Rose, on the contrary, was full of nervous excitement. She sipped cup after cup of bad airplane coffee, munched the meager pretzels they served, skimmed through the complimentary magazine, watched
Bridget Jones: The Edge of Reason,
though she had seen the movie before, engaged in a long prattle with the old lady sitting next to her (she was going to San Francisco to visit her elder daughter and see her newborn grandchild), and when the latter fell asleep, dedicated herself to attempting to answer the history trivia questions on the video screen in front of her.
Who suffered the most casualties in World War II?
a. Japan
b. Great Britain
c. France
d. Soviet Union
What was the name of the leading character in George Orwell’s 1984?
a. Winston Smith
b. Akaky Akakievich
c. Sir Francis Drake
d. Gregor Samsa
For the first question Rose confidently answered B, but having no idea whatsoever about the second, she simply guessed A. She would soon be surprised to learn she had the first response wrong and the second one right. If Amy were here next to her, she would have answered
both
correctly, and certainly not by accident. Her heart ached when she thought about her daughter. For all their conflicts and quarrels, for all her personal failures as a mother, Rose was still confident that she had a good relationship with Amy. As confident as believing Great Britain suffered the most casualties in the Second World War.
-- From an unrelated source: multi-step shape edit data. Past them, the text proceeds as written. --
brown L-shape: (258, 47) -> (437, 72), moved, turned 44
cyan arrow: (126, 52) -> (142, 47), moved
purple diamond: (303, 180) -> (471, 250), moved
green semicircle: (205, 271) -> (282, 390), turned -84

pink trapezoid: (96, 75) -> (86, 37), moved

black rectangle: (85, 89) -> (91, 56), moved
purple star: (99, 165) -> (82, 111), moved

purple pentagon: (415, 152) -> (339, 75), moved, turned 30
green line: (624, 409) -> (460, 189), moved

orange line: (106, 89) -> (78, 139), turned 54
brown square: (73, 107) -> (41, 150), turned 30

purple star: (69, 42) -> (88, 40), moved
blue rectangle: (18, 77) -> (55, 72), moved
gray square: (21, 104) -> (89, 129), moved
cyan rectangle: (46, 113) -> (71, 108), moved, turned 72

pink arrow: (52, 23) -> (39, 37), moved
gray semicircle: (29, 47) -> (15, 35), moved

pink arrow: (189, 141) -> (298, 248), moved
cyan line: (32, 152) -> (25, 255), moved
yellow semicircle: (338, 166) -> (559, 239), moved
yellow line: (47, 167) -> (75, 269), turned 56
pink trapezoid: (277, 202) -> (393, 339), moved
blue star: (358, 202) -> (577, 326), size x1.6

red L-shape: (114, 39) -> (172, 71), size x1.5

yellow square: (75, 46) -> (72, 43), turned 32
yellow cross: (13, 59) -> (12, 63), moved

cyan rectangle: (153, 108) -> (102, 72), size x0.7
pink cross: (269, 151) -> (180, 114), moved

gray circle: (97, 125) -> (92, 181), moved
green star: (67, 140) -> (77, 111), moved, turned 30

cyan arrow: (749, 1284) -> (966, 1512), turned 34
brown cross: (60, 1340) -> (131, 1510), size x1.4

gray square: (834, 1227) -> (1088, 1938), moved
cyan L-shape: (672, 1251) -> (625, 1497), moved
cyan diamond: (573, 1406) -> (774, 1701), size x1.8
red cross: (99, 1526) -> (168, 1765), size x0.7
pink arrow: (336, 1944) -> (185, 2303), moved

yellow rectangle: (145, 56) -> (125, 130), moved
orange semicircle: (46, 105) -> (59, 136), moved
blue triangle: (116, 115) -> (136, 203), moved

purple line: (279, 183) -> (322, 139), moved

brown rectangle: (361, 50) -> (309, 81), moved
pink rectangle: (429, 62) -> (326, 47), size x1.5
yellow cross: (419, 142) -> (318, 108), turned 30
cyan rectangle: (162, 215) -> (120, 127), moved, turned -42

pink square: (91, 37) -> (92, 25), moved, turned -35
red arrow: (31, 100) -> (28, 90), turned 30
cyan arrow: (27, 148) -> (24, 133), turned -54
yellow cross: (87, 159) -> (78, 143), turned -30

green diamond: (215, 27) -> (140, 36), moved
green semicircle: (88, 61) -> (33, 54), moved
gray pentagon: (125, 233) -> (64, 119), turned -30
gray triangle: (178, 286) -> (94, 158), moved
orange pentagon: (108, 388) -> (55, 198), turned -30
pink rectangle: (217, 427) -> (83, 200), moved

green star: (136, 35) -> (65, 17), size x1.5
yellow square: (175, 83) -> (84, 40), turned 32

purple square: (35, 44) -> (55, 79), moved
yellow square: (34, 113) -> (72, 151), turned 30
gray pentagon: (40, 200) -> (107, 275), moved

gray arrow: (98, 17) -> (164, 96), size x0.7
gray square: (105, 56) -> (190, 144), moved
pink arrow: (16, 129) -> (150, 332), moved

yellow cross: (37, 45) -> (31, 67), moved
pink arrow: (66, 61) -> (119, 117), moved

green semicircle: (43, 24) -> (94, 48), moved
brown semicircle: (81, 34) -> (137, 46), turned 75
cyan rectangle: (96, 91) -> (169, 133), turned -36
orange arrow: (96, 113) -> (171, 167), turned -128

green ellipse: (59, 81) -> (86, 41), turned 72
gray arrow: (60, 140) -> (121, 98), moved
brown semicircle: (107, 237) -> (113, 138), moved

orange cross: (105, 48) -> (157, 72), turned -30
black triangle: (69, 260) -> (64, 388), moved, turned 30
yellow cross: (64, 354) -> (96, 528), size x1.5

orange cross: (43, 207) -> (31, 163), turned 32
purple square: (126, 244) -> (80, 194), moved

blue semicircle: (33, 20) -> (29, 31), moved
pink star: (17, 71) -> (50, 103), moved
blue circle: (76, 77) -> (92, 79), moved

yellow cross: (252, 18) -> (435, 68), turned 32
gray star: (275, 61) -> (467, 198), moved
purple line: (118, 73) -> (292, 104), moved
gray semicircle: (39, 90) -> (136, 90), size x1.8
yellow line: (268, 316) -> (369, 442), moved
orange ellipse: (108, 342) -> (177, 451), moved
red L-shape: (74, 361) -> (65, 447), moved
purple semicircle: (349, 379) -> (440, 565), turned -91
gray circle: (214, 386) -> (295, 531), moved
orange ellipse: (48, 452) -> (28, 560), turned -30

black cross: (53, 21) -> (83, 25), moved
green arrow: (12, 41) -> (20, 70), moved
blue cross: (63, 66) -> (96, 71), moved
Then they landed in San Francisco.
Once inside the airport, Rose was swept away by another shopping urge: goodies for the road. So miserable had she been with the crumbs served on the first flight that she now took matters into her own hands. Though Mustafa tried hard to explain to her that Turkish Airlines, unlike the domestic flights in America, would serve a whole bunch of delicacies, she wanted to be on the safe side before embarking on the twelve-hour flight.
Rose purchased a package of Planters peanuts, cheese crackers, chocolate-chip cookies, two packages of BBQ potato chips, a bunch of honey-and-almond granola bars, and sticks of bubblegum. Long gone was the idea of carb watching just for the sheer
possibility
of being watchful of something,
anything.
That was back in the days when she was young and determined enough to prove to the Tchakhmakhchian family that this woman they had stamped as
odar
, and never seen as one of them, was in fact a very nice and even en-viable person. Now, twenty years later, she only smiled at the resentful young woman she once had been.
Although her bitterness toward her first husband and his family had never really subsided, in time Rose had learned to make peace with her flaws and incapacities, including her widened hips and belly. She had been on diets for such a long time, on and off, she didn’t even remember when exactly she had stopped dieting once and for all. Whatever the timing, Rose had managed to discard, though not the pounds, at least the
need
to shed the pounds. The urge had simply ceased. Mustafa liked her the way she was. He never criticized her looks.
The announcement for boarding came when they were standing in line at Wendy’s, waiting for two Big Bacon Classic combos and a sour cream-and-chive baked potato to be ready, just in case the food they served on Turkish Airlines turned out to be inedible. They grabbed their orders just in time and headed to the gate, where they would have to go through an extra security check reserved for those on intercontinental flights, particularly those heading to the Middle East. Rose watched with worried eyes as a polite but sullen officer searched through the presents she had bought in Tucson. The officer plucked a cactus-shaped pencil into the air and waved it to and fro as if wagging a finger at some wrong she was about to commit.